Work required: Count how many lines in the material below hold the word "ballistic"; the reply is that number alone.

Records for processing:
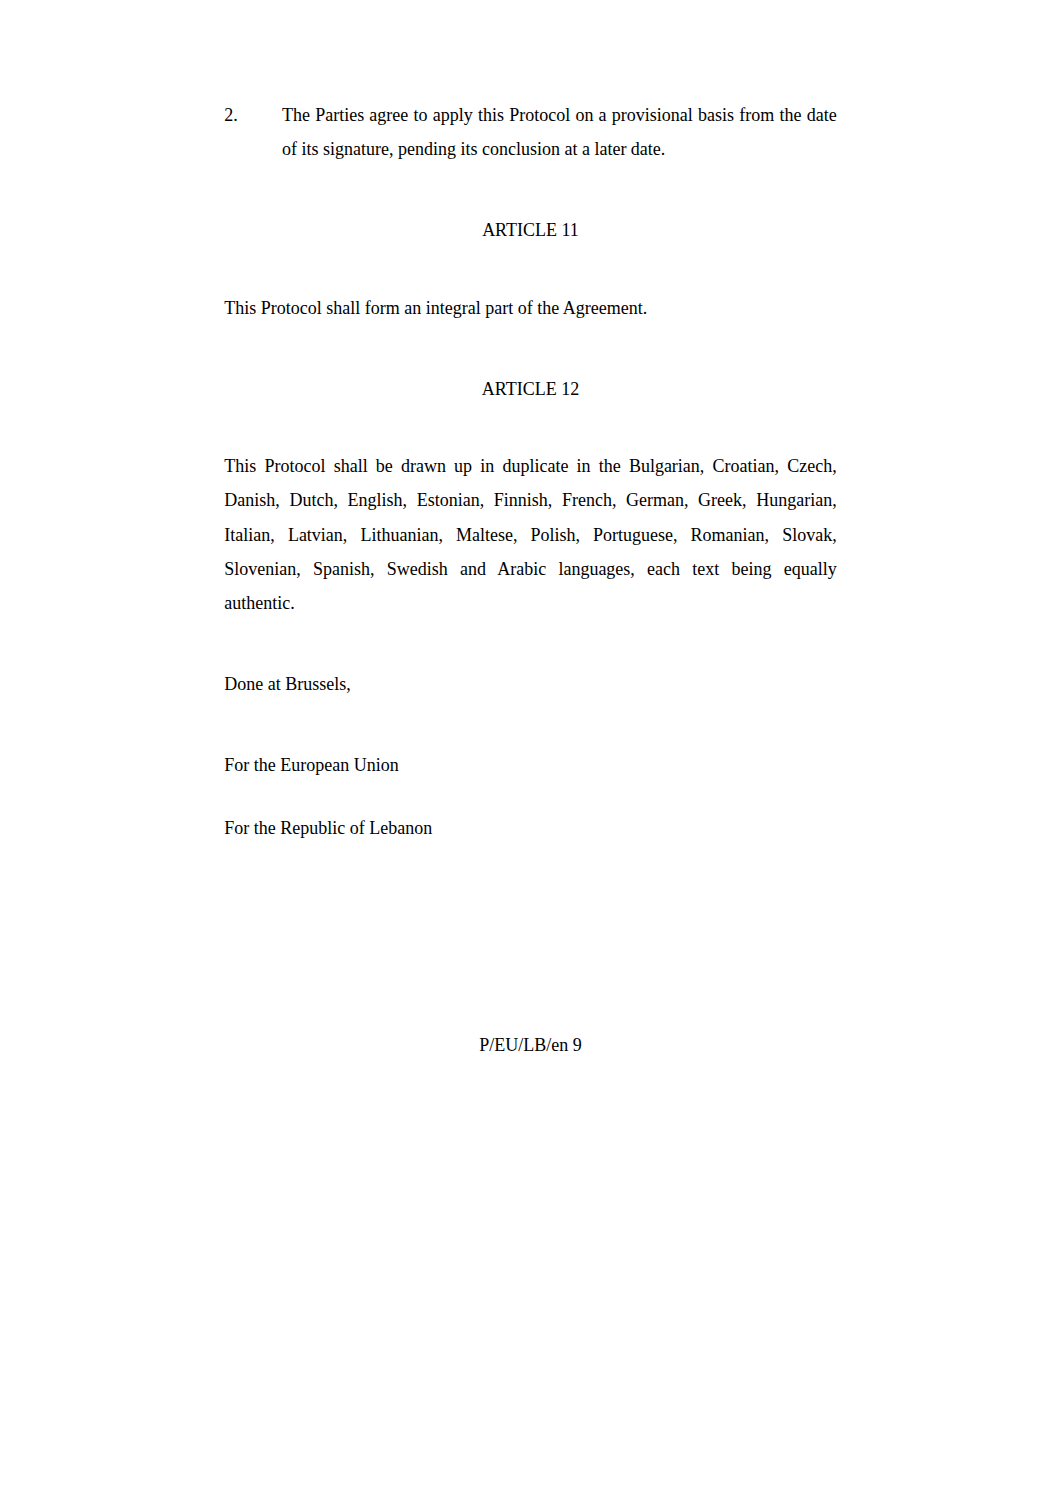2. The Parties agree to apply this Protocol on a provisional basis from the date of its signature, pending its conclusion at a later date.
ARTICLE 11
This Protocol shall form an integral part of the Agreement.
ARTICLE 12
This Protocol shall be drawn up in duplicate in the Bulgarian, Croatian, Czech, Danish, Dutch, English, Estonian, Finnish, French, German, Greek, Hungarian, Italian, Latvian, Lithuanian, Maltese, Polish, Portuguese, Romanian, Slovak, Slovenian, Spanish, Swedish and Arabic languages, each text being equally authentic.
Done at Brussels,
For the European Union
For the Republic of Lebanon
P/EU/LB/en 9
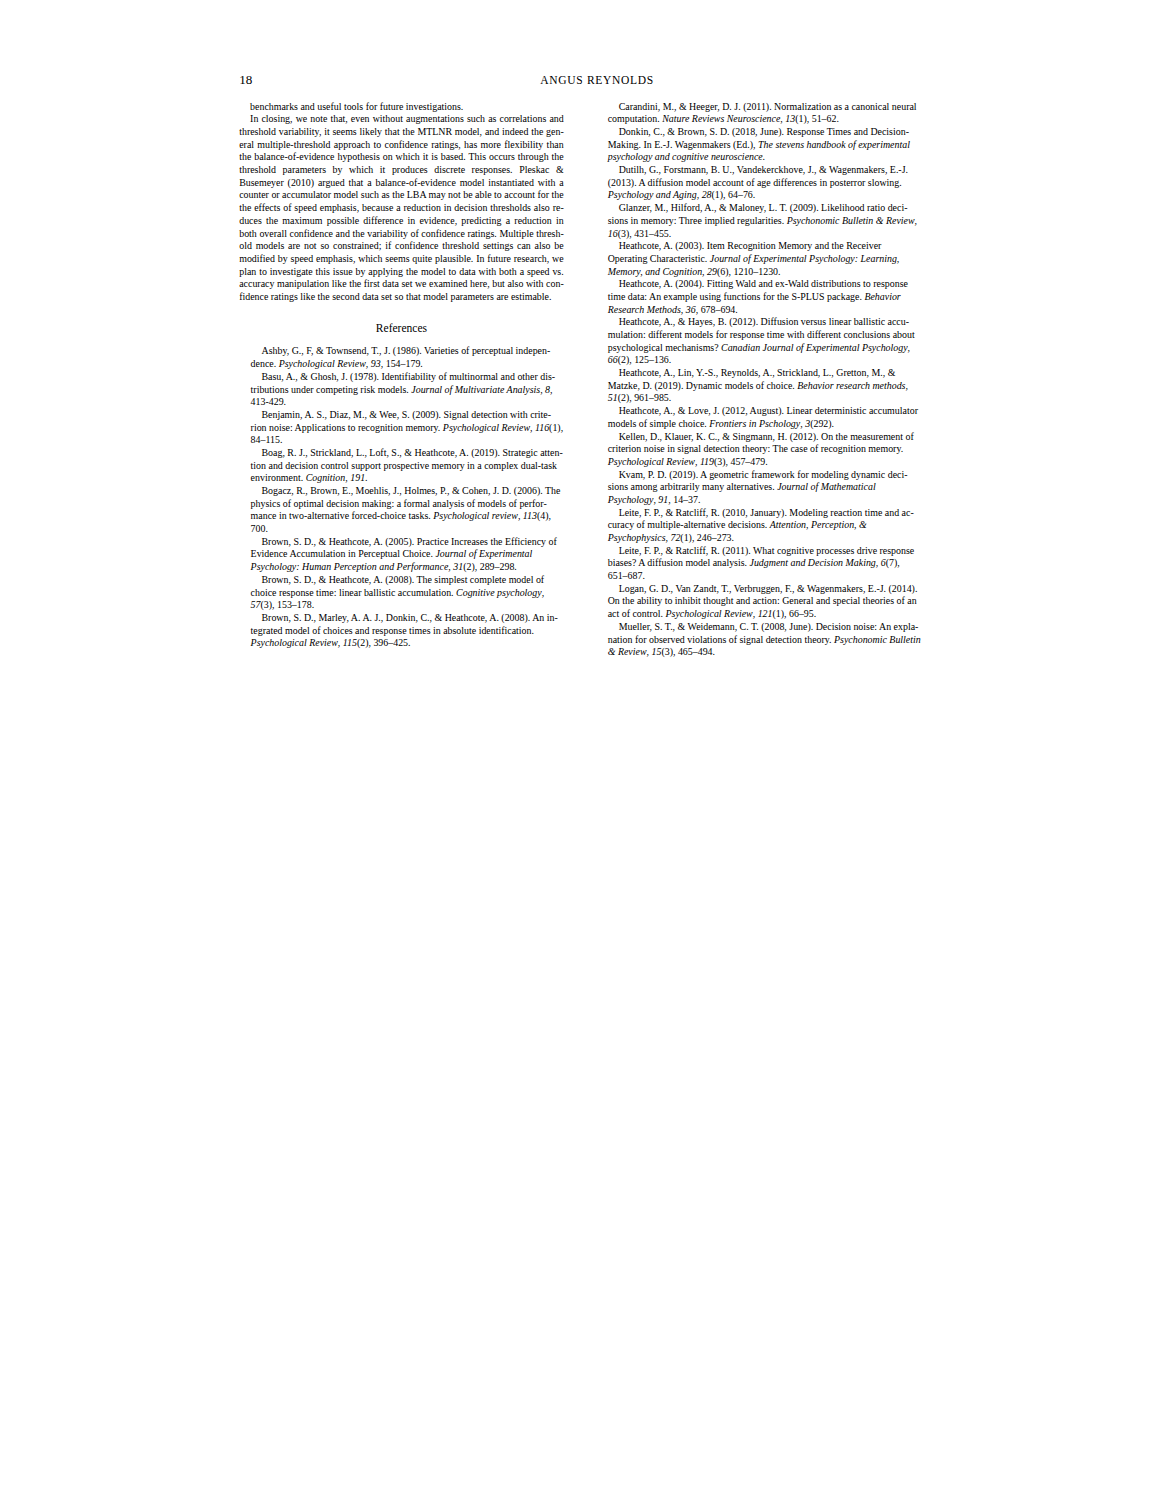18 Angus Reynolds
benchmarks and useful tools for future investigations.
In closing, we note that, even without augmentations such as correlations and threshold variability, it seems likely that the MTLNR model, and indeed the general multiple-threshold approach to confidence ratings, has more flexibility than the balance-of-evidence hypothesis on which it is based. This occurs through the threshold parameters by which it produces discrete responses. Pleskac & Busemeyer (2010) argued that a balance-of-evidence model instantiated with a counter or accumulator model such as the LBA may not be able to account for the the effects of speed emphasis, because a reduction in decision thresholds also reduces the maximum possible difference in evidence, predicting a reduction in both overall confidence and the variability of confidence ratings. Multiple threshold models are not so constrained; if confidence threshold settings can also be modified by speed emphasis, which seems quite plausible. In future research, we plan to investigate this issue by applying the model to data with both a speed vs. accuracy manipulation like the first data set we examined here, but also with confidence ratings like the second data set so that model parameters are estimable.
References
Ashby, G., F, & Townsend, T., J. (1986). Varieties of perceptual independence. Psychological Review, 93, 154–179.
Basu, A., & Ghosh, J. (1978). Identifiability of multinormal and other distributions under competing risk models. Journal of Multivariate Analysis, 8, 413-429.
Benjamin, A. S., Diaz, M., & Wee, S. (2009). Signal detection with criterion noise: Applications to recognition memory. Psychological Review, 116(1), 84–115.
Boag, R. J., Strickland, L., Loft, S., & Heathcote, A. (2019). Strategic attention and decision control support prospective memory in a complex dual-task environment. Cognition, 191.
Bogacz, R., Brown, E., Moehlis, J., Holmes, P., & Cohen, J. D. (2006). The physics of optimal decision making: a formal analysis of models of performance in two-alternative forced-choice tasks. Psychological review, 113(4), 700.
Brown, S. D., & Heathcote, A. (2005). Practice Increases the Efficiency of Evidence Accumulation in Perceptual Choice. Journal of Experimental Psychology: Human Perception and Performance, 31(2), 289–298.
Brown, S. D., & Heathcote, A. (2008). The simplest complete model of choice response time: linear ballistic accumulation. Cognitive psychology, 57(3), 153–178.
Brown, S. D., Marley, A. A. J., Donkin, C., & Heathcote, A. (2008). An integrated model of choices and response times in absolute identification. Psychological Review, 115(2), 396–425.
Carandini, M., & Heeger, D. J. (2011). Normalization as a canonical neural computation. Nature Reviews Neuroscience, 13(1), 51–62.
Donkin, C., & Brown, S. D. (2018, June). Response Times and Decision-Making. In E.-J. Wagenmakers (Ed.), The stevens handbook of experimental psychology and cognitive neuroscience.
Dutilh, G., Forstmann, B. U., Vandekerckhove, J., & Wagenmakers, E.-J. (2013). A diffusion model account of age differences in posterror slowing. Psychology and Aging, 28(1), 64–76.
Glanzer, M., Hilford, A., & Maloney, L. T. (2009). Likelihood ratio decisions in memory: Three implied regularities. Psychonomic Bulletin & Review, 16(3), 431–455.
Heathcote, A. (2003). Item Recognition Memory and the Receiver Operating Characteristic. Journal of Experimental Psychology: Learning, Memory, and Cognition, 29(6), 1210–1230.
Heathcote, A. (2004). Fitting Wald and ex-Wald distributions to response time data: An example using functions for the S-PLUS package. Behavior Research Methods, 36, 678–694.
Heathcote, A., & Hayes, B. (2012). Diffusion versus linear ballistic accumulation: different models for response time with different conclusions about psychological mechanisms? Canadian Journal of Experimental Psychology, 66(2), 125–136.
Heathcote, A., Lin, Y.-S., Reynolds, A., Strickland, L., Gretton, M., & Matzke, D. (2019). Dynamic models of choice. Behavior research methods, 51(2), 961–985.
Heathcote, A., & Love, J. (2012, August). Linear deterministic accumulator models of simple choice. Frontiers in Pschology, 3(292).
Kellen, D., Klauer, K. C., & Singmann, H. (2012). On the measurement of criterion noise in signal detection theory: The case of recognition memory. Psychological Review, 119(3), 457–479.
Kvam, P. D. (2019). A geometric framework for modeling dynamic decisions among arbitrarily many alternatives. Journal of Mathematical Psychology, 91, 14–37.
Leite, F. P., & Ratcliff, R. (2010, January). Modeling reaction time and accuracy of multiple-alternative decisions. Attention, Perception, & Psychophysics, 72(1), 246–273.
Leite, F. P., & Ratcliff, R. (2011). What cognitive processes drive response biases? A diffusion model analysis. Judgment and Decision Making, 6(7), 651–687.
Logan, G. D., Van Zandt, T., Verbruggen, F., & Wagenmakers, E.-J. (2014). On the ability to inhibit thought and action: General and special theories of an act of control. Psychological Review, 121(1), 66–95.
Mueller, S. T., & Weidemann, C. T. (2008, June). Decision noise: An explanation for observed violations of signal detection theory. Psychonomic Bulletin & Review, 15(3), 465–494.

---

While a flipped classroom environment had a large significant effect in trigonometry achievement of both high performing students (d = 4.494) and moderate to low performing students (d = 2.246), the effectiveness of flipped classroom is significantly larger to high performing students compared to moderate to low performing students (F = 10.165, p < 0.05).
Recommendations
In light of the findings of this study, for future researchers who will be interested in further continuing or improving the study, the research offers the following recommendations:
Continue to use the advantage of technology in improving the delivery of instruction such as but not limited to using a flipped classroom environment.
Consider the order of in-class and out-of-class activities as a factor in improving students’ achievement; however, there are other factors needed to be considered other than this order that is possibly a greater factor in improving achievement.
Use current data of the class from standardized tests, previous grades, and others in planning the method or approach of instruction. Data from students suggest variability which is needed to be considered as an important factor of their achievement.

...

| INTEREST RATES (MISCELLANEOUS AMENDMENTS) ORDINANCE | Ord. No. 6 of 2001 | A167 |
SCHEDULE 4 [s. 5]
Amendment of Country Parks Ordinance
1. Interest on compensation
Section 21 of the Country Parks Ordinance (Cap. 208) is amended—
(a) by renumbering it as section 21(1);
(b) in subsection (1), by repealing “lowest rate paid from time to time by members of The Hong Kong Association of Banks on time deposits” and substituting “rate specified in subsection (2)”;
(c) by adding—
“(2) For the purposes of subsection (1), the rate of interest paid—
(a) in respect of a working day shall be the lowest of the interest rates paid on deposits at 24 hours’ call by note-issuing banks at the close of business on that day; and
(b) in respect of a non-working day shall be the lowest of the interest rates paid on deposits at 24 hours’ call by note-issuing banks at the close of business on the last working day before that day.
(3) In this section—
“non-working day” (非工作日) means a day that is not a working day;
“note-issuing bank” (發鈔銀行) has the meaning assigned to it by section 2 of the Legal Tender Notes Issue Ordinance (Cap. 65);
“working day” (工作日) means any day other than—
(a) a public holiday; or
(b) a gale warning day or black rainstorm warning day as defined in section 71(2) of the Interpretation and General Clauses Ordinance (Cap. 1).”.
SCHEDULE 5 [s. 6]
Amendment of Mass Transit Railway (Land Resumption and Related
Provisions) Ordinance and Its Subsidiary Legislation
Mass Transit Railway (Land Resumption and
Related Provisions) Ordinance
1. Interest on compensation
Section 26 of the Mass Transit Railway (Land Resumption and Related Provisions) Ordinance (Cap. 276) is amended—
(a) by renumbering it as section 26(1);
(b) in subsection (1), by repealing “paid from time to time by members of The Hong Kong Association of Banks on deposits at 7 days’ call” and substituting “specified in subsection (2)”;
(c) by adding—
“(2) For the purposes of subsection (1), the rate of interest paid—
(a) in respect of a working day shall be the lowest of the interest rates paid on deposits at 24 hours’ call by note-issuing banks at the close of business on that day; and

Answer to this exercise: 2